Messa in un altro modo, se i governi dell'Unione Europea davvero volessero incoraggiare ulteriormente il trasporto intermodale, si dovrebbe impiegare più tempo sulla livellazione del campo di gioco in termini di limitazioni di pesi stradali nazionali, ecc.

Quando si parla dell'esigenza di trasporto intermodale al fine di alleviare l'intasamento del traffico, migliorare la sicurezza e ripulire l'ambiente, l'autotrasporto invariabilmente fa la figura del "cattivo".

Ma, com'è stato evidenziato dal capo-delegazione dell'IRU (Unione Trasporto Stradale Internazionale) presso l'Unione Europea, Maarten Labberton, non si dovrebbe dimenticare che nessun'altra modalità trasportistica è ancora in grado di contrastare la versatilità dell'autotrasporto, oppure il modo in cui esso ha saputo far fronte alle esigenze del mercato. Afferma infatti: "Quale che sia il potenziale offerto dal trasferimento del traffico stradale alle altre modalità, l'autotrasporto continuerà a crescere sulle brevi distanze. E sulle distanze medio-lunghe, i camion hanno il vantaggio aggiuntivo di poter essere caricati a bordo di treni o navi". Ha poi osservato che oltre l'85% del trasporto stradale è attualmente trasportato su distanze inferiori a 150 km.

Secondo le ultime statistiche disponibili, la quota di mercato del trasporto stradale è aumentata dal 49% al 74% nel periodo 1970-1996, mentre il trasporto ferroviario è diminuito dal 32% al 14%. Tale è la gravità dei problemi del trasporto ferroviario. E - come aggiunge Labberton - non conviene assolutamente costringere il trasporto stradale a fissare tariffe fuori mercato al solo scopo di porre riparo a tale problema, poiché ciò non farebbe altro che rendere maggiormente concorrenziali le merci d'oltremare.

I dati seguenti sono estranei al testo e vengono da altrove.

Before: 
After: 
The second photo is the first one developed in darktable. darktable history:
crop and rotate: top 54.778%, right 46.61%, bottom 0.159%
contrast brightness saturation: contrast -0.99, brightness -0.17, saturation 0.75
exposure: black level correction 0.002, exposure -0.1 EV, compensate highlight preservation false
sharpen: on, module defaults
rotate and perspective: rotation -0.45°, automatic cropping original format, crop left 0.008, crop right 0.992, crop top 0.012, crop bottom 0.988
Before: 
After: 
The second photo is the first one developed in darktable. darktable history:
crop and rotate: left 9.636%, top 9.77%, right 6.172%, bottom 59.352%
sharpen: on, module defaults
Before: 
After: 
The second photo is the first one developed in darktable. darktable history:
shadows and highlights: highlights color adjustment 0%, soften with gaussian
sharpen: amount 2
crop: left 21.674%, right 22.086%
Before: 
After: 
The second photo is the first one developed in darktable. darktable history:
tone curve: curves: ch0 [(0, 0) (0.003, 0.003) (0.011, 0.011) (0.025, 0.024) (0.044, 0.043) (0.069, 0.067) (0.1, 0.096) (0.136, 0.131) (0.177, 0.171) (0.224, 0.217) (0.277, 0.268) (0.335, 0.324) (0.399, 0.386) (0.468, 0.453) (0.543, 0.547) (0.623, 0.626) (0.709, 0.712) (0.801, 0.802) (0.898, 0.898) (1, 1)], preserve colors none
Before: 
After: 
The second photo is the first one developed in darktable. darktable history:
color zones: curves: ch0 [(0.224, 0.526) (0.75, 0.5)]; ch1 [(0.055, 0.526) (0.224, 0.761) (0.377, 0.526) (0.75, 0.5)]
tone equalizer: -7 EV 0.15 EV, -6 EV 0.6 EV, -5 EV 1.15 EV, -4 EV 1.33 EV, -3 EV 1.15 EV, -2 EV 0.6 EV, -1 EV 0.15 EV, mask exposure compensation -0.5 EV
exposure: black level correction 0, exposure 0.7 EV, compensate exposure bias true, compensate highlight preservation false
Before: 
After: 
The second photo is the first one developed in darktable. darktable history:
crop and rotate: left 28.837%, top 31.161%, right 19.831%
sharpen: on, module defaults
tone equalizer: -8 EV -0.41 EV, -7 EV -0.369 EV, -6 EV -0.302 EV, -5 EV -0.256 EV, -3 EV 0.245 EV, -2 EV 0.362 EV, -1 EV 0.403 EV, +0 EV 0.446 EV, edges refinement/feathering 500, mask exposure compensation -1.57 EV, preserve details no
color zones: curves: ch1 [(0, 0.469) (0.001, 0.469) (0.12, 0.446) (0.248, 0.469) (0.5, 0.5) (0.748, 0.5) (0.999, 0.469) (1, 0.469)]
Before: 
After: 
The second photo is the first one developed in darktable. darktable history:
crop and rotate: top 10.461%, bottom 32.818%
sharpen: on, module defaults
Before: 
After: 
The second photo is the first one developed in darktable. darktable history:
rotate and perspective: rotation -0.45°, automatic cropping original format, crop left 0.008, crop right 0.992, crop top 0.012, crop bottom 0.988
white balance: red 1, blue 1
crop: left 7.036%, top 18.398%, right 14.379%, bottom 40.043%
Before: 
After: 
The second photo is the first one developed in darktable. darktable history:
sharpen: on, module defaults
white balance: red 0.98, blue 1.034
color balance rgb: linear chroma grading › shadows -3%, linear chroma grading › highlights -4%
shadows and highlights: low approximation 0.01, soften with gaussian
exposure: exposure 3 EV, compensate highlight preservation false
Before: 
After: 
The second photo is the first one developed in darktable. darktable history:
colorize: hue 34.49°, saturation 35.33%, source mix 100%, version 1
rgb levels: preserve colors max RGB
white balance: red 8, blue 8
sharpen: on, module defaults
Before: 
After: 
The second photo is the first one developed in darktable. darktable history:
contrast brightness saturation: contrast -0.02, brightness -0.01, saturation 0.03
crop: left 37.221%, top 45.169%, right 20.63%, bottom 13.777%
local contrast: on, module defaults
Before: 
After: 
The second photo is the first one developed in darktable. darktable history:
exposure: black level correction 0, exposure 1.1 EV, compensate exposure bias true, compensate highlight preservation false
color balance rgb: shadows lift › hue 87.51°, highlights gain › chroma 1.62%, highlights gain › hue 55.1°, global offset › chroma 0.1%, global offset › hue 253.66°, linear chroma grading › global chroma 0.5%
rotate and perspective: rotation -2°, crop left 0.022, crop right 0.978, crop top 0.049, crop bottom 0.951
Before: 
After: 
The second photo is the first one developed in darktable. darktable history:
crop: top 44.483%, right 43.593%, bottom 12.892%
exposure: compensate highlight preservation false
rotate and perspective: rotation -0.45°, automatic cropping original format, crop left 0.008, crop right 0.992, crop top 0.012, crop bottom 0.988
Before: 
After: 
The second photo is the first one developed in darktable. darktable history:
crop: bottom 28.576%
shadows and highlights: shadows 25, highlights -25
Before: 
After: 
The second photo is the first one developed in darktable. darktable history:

Labberton, tuttavia, ha chiarito che i caricatori ed i dirigenti della logistica hanno ancora molta strada da fare al fine di sviluppare criteri trasportistici più efficaci, quali la riduzione del numero dei viaggi a vuoto ed il miglioramento dell'utilizzazione dei veicoli.

Nel corso della sua relazione conclusiva alla fine delle discussioni sul trasporto intermodale, Vanroye ha concluso che sarebbe stato opportuno un dialogo migliore tra i partners trasportistici e la Direzione Trasporti. A questo fine, ci si era dunque accordati nel senso che lo ESC avrebbe organizzato tale tavolo di discussioni, con data provvisoria per il primo incontro da tenersi a Bruxelles prima della fine dello scorso novembre.

Il trasporto intermodale, sembrerebbe, sta riportandosi sul binario giusto, ma vi sono ancora grosse difficoltà - delle quali non è certo l'ultima quella relativa al reperimento di una "interoperabilità" tecnico/imprenditoriale comune tra i diversi sistemi ferroviari degli stati membri. Non si dovrebbe dimenticare che, mentre un autista di camion tedesco ora è in grado di guidare il proprio mezzo dovunque voglia in Europa, non è ancora così per i macchinisti di treno.

In primo luogo, devono ancora essere concordate condizioni comuni di guida e di sicurezza. In secondo luogo, non tutte le reti ferroviarie hanno le stesse specifiche tecniche, tra cui la fornitura di energia elettrica.

Il recente disastro ferroviario nel Regno Unito dovrebbe servire quale monito della necessità di adeguare questi aspetti prima che le esigenze commerciali abbiano il sopravvento.